Alternatives to config-data have better ergonomics, most importantly because they don't rely on brittle contracts based on package names and on "action at a distance".

Backwards Compatibility

Migrations away from config-data will sometimes need to be done as soft transitions. During the transition period, the component that is consuming the configuration data must be able to accept both forms of input, config-data and the chosen alternative.

Security considerations

This RFC is not introducing any new configuration mechanisms, all the mechanisms we would use as an alternative to config-data are already present in the system and have been through their own security review. Component authors should consult with security when designing or changing the configuration for security-relevant features.

Privacy considerations

This RFC is not introducing any new configuration mechanisms, all the mechanisms we would use as an alternative to config-data are already present in the system and have been through their own privacy review. Component authors should consult with privacy when designing or changing the configuration for privacy sensitive features.

Testing

The alternatives presented to config-data all have established best practices for testing. Refer to documentation for specific features for testing information. For instance, see the guide for testing structured configuration using Realm Builder. Replacing structured configuration values under test is as easy as:

realm_builder.SetConfigValue(child_name, key, value_for_test);

When we need to provide configuration data as files to a component under test, such as in an integration test, the files can be packaged with the test and then routed from the test component (at the test realm root) to the component under test as a data directory.
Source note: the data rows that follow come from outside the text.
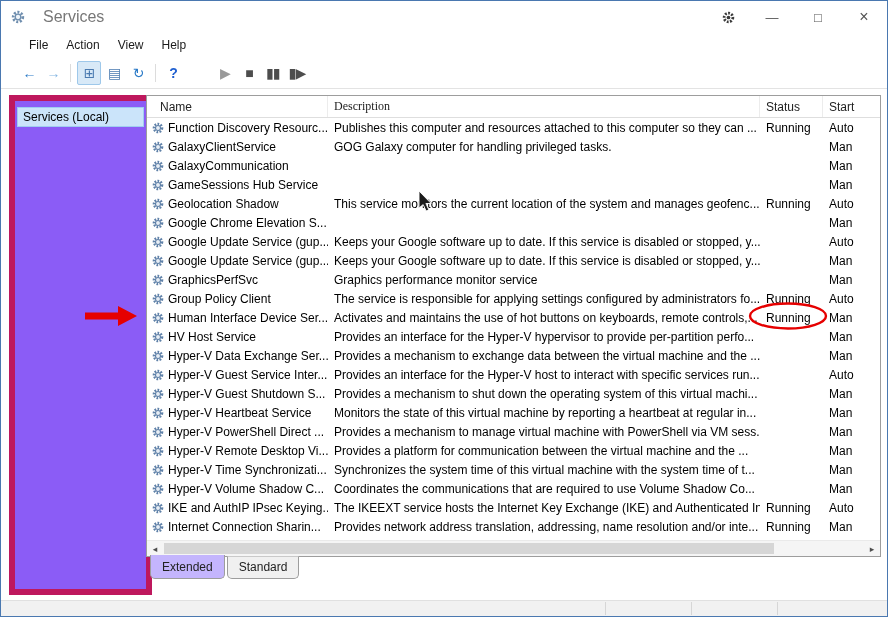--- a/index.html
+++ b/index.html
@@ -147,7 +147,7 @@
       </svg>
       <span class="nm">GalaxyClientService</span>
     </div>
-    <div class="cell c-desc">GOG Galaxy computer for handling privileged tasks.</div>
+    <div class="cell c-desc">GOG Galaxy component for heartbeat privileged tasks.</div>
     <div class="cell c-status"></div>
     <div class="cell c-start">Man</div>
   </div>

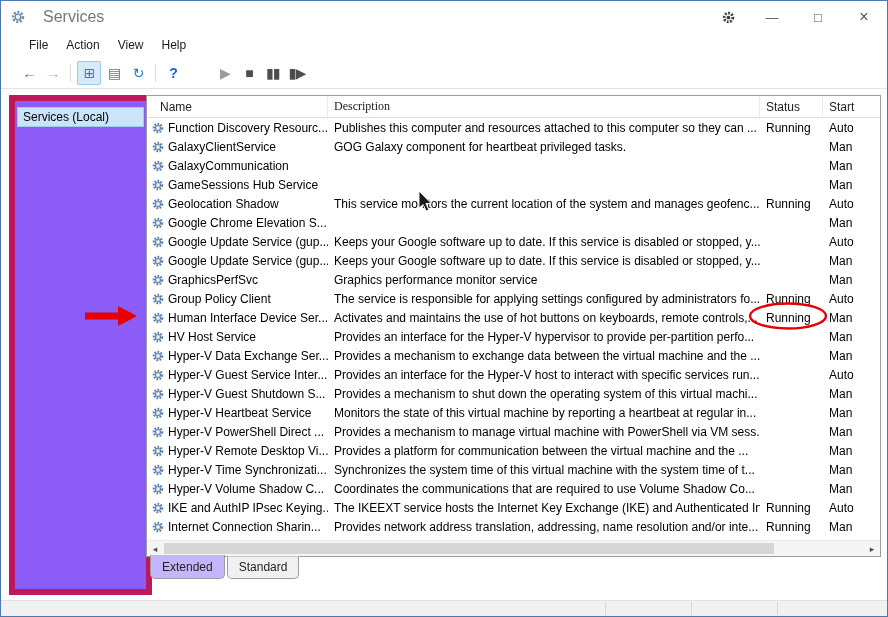--- a/index.html
+++ b/index.html
@@ -184,7 +184,7 @@
         <circle cx="6" cy="6" r="4.1" fill="none" stroke="#5f81a8" stroke-width="2.4" stroke-dasharray="1.7 1.35"></circle>
         <circle cx="6" cy="6" r="2.5" fill="#e8eef5" stroke="#5f81a8" stroke-width="1.1"></circle>
       </svg>
-      <span class="nm">Geolocation Shadow</span>
+      <span class="nm">Coordinates Service</span>
     </div>
     <div class="cell c-desc">This service monitors the current location of the system and manages geofenc...</div>
     <div class="cell c-status">Running</div>

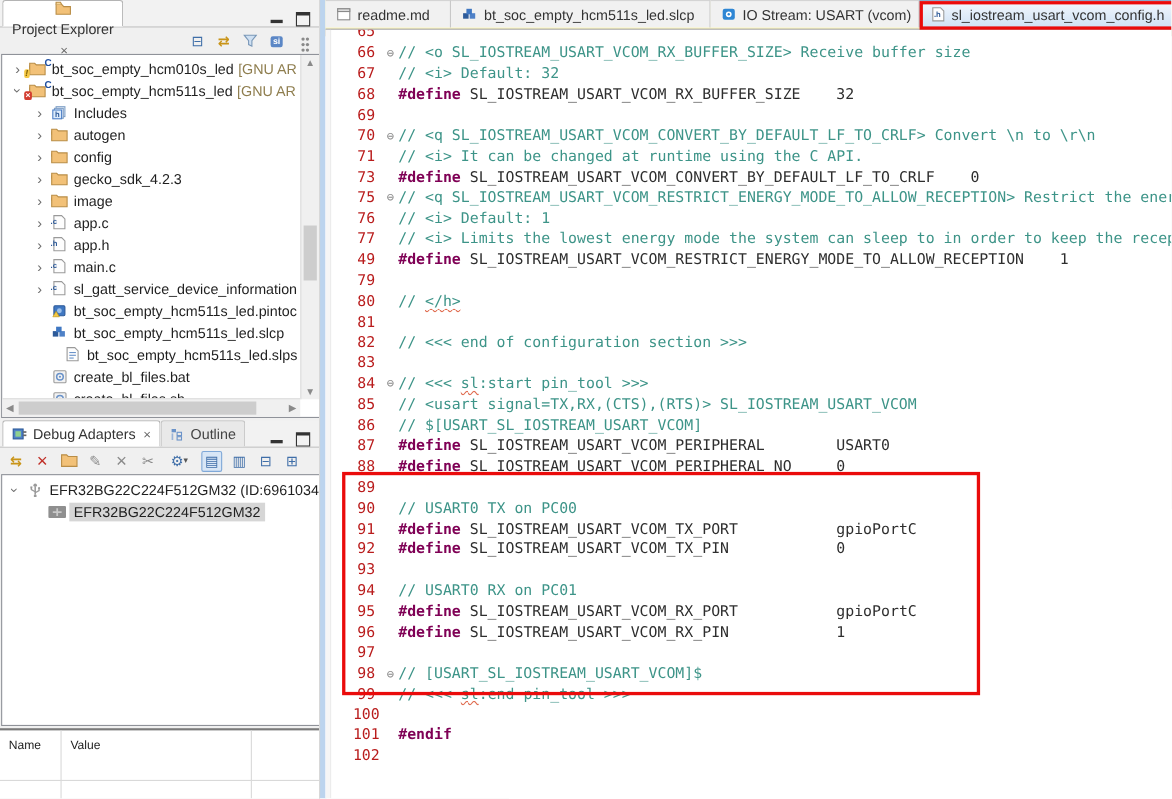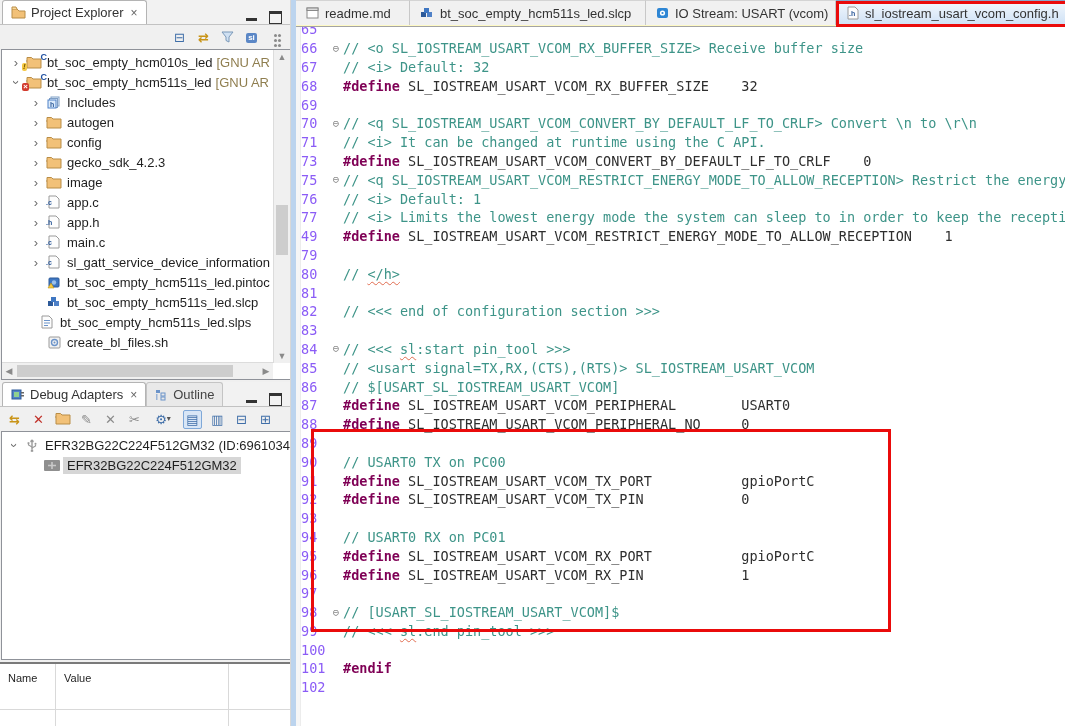--- a/index.html
+++ b/index.html
@@ -79,7 +79,7 @@
   <div id="left">
 
     <div class="panel-tabs" style="top:0;">
-      <div class="ptab" style="margin-left:2px;">
+      <div class="ptab" style="margin-left:2px;flex-direction:column;">
         <span class="fico">
           <svg width="15" height="13" viewBox="0 0 15 13">
               <path d="M1 3h5l2 2h6v7H1z" fill="#f2c178" stroke="#b98d46"></path>

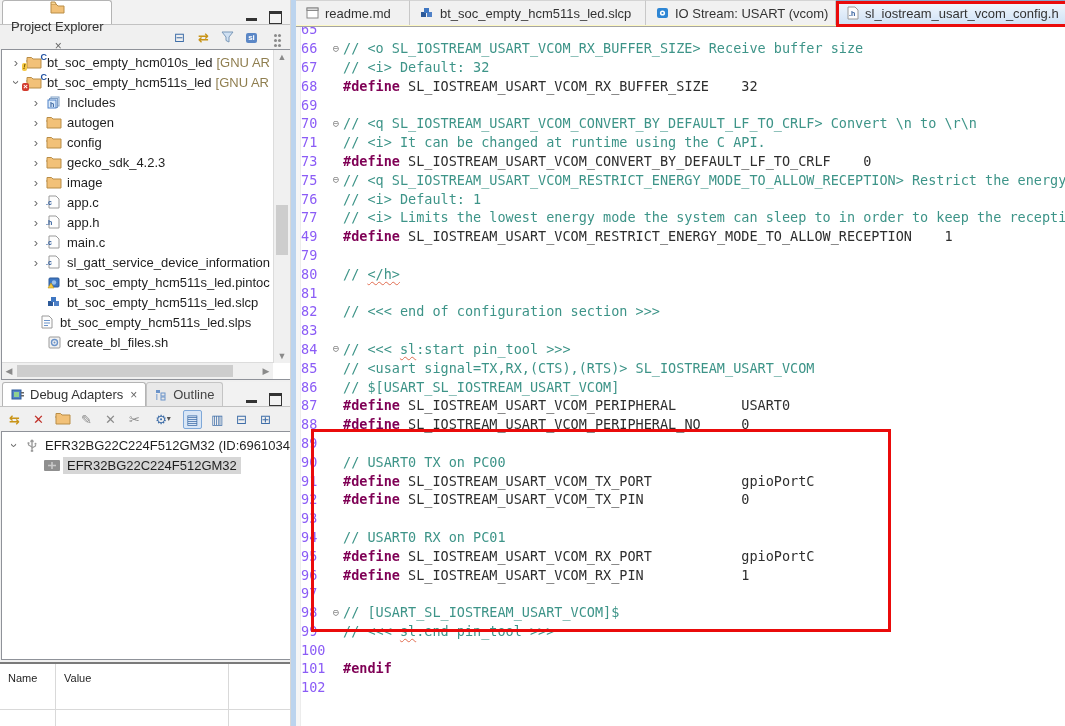--- a/index.html
+++ b/index.html
@@ -59,7 +59,7 @@
   #ruler{position:absolute;left:0;top:0;bottom:0;width:4px;background:#f6f6f6;border-right:1px solid #ececec;}
   #lines{position:absolute;left:5px;top:-7px;right:0;}
   .cline{height:18.8px;display:flex;align-items:center;font-family:"DejaVu Sans Mono","Liberation Mono",monospace;font-size:13.5px;white-space:pre;}
-  .ln{flex:0 0 26px;text-align:left;color:#8b5cf6;padding-right:2px;}
+  .ln{flex:0 0 26px;text-align:center;color:#b91c1c;padding-right:2px;margin-left:19px;}
   .fold{flex:0 0 14px;text-align:center;color:#8a8a8a;font-size:11px;}
   .ct{color:#2e2e2e;}
   .cm{color:var(--comment,#3d9488);}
For instance:

{
    ....
    capabilities: [
        {
            directory: "test_config",
            rights: [ "r*" ],
            path: "/test_config",
        },
    ],
    children: [
        {
            name: "component_under_test",
            ...
        },
    ],
    offer: [
        {
            directory: "test_config",
            from: "self",
            as: "config",
        },
    ],
}

Documentation

To support transitions away from config-data, a migration guide will be provided. The migration guide will help developers choose the best alternative for their use case, and refer them to additional documentation.

Notes on staffing and churn

Accepting this RFC does not impose any sort of requirement on existing users of config-data to migrate to modern alternatives. If a mandate for a migration is given, then there should be a core migration team staffed to perform the majority of the work. The author proposes that no such work should begin until after the CFv2 migration is complete, but we should hurry up and land a regression stop.

Until such a time that there is dedicated staffing for a migration, updates to the allowlist such as to support refactors should be reviewed and approved within one business day.

Drawbacks, alternatives, and unknowns

Structured configuration is a new and evolving mechanism. For instance some features that are needed for expressing configurations, such as additional data types, are not yet implemented.

Capability routing is not currently subject to platform versioning. It is the plan of record to build support for modulating capability routes on ABI revisions, but this mechanism has not been designed yet.